On the ultra-relativistic Prompt Emission (UPE), the Hard and Soft X-ray Flares, and the extended thermal emission (ETE) in GRB 151027A

We analyze GRB 151027A within the binary-driven hypernova (BdHN) approach, with progenitor a carbon-oxygen core on the verge of a supernova (SN) explosion and a binary companion neutron star (NS). The hypercritical accretion of the SN ejecta onto the NS leads to its gravitational collapse into a black hole (BH), to the emission of the GRB and to a copious $e^+e^-$ plasma. The impact of this $e^+e^-$ plasma on the SN ejecta explains {the} early soft X-ray flare observed in long GRBs. We here apply this approach to the UPE and to the hard X-ray flares. We use GRB 151027A as a prototype. From the time-integrated and the time-resolved analysis we identify a double component in the UPE and confirm its ultra-relativistic nature.
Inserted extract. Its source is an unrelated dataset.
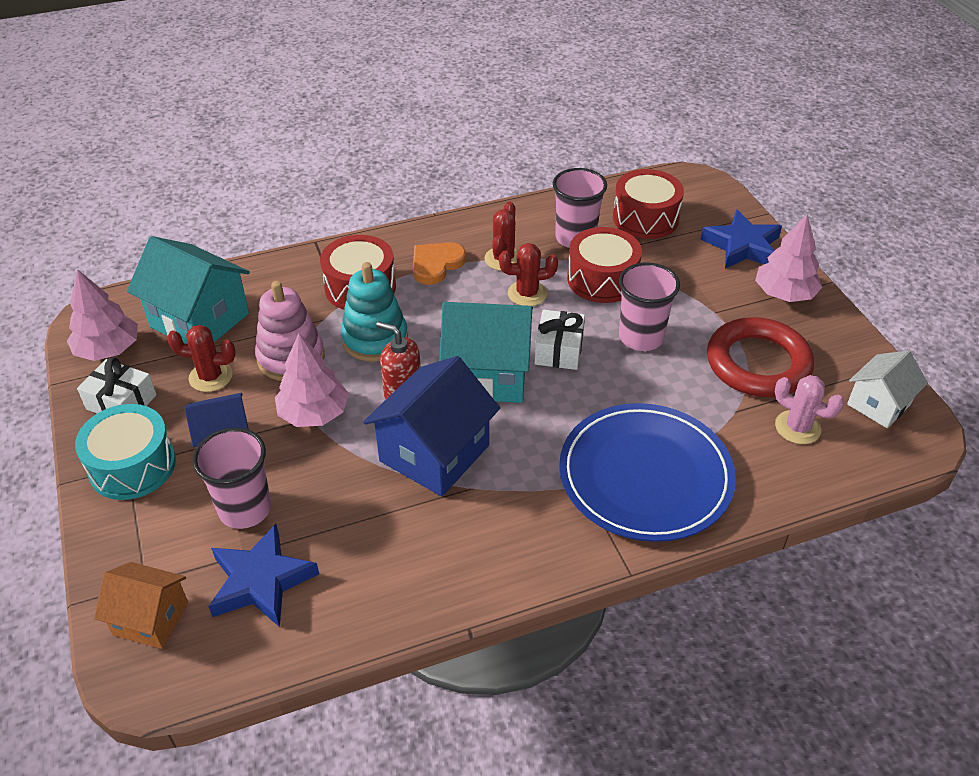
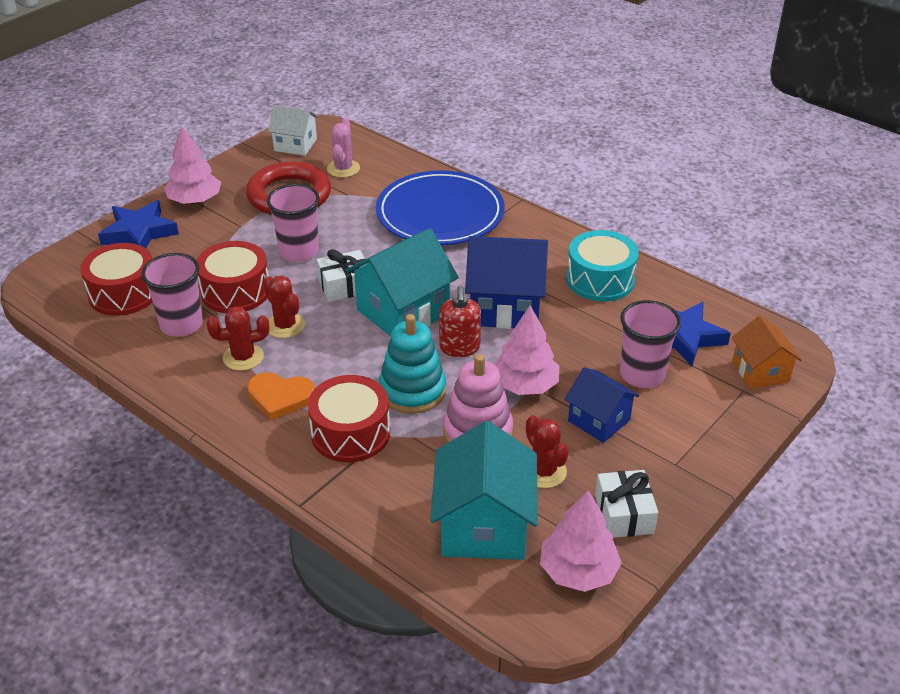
camera: 120 degrees left, 5 degrees down
(132, 466) = (672, 460): turquoise drum -> turquoise drum (600, 280)
(487, 374) = (403, 312): turquoise house -> turquoise house turned 75 degrees clockwise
We confirm the mildly-relativistic nature of the soft X-ray flare, of the hard X-ray flare and of the ETE. We show that the ETE identifies the transition from a SN to the HN. We then address the theoretical justification of these observations by integrating the hydrodynamical propagation equations of the $e^+ e^-$ into the SN ejecta, the latter independently obtained from 3D smoothed-particle-hydrodynamics simulations. We conclude that the UPE, the hard X-ray flare and the soft X-ray flare do not form a causally connected sequence: Within our model they are the manifestation of \textbf{the same} physical process of the BH formation as seen through different viewing angles, implied by the morphology and the $\sim 300$~s rotation period of the HN ejecta.